Perante a terceira noite de violência e distúrbios que fez quase 300 feridos entre as forças policiais, incluindo pelo menos dois em estado grave, os sindicatos da polícia apelaram a que "todos os meios sejam acionados para restaurar o mais rapidamente possível o Estado de Direito".
"Estamos em guerra", afirmaram, de acordo com transcrições do texto feitas pelo jornal Le Monde.
Num sinal de que mesmo os sindicatos estão divididos internamente face à actual crise, o secretário-geral do UNSA, Laurent Escure, afastou-se da posição assumida oficialmente e criticou o comunicado.
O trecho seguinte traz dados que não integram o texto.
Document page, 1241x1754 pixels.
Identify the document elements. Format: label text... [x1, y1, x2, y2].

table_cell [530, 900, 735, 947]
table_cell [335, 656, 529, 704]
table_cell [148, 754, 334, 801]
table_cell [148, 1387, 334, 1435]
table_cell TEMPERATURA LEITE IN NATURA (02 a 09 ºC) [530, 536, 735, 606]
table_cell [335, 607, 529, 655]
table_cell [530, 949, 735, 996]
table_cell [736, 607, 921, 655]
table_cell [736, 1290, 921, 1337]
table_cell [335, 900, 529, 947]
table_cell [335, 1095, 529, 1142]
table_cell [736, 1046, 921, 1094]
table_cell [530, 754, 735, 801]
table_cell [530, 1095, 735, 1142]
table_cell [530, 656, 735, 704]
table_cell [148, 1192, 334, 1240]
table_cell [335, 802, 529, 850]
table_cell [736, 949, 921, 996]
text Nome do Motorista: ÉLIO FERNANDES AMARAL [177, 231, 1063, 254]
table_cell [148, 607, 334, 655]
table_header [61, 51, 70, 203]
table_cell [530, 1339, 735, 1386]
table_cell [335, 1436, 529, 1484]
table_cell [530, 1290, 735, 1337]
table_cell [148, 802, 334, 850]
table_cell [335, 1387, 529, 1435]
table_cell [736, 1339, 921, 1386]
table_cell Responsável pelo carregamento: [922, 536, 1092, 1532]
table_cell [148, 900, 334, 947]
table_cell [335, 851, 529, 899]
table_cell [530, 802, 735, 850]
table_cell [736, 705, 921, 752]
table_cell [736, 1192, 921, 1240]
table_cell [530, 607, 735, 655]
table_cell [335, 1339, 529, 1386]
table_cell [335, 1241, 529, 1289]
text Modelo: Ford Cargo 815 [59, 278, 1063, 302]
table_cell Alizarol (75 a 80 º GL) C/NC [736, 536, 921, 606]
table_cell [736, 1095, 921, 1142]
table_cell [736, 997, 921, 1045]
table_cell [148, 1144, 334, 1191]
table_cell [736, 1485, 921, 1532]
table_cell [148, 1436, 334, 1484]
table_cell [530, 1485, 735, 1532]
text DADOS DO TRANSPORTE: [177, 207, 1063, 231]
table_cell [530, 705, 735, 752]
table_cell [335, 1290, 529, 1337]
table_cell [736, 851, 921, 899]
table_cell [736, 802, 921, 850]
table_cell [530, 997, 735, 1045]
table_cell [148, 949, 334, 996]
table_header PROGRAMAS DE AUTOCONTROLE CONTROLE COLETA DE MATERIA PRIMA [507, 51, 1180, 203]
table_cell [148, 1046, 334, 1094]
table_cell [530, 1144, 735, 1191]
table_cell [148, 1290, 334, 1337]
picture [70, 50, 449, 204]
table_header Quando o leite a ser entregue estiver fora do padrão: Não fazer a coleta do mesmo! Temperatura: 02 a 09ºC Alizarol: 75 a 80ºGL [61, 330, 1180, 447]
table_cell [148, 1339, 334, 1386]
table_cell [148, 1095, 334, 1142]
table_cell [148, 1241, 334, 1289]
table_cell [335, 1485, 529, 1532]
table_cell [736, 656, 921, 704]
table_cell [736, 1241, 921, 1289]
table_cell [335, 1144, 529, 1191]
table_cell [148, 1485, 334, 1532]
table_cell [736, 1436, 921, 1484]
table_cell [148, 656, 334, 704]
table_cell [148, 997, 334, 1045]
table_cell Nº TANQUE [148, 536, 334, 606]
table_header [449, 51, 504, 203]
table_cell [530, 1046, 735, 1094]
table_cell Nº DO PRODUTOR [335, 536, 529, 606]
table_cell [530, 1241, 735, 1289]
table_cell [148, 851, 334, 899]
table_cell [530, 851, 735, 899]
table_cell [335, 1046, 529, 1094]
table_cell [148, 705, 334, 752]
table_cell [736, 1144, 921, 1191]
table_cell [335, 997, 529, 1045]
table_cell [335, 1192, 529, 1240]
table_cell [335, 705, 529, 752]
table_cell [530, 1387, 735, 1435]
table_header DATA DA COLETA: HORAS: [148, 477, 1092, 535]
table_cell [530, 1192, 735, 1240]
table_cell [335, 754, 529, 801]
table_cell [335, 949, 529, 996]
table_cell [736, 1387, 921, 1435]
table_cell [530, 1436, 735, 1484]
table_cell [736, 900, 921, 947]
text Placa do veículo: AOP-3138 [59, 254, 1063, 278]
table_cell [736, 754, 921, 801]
"A defesa de uma categoria profissional, mesmo sincera, não autoriza a denegrir por palavras os valores que formam a nossa República e fundamentam a UNSA. Reproduzo o lamento da UNSA pela morte de Nahel. Apelamos à calma e ao fim das violências", escreveu Escure na rede Twitter.
Apesar da reação do secretário-geral do UNSA, a rota de colisão entre os sindicatos policiais e o executivo francês tem vindo a estreitar-se, a par dos distúrbios e do que consideram falta de apoio político.
Quinta-feira, os sindicatos da polícia contestaram a condenação
por parte do Governo das ações do agente autor do disparo, que
consideraram passíveis de "ingerência no inquérito judicial em curso".
Acusaram
o executivo do Presidente Emmanuel Macron de ceder "à pressão da rua e
das redes sociais", para conseguir "a paz social".
Já no comunicado desta sexta-feira as duas estruturas sindicais
dirigiram-se ainda ao Governo francês, prevenindo-o que, na ausência de
"medidas concretas de proteção jurídica do agente" após o fim da
violência, irão passar "à ação".
O comunicado provocou reações políticas à esquerda, expressas para já na
rede Twitter. A deputada ecologista Sandrine Rousseau, contestou o que
considerou uma "ameaça de sedição" por parte dos polícias, enquanto a
secretária nacional do EELV, Marine Tondelier, viu no texto um "apelo à
guerra civil".
As forças policiais francesas são acusadas de atitudes racistas e de discriminação contra parte da população francesa, incluindo nas suas fileiras.
A porta-voz do Alto Comissariado das Nações Unidas para os direitos do
homem apelou esta sexta-feira as autoridades francesas a que garantam
que o uso da força por parte da polícia respeite certos princípios.
Na terceira noite de violência em França, foram detidas 875 pessoas, 1900 automóveis foram incendiados e foram registados 4.000 focos de incêndio.
A noite foi muito violenta em particular na região de Paris, com a policia a tentar controlar milhares de manifestantes.
O Presidente Emmanuel Macron convocou uma segunda reunião do Gabinete de Crise em dois dias. A oposição pediu-lhe para decretar o Estado de Emergência mas Macron não o fez.
O autor do disparo fatal já pediu desculpa à família de Nahel M.. Diz que não quis matar o
jovem e que está devastado com o que aconteceu. É acusado de homicídio
voluntário e está em prisão preventiva.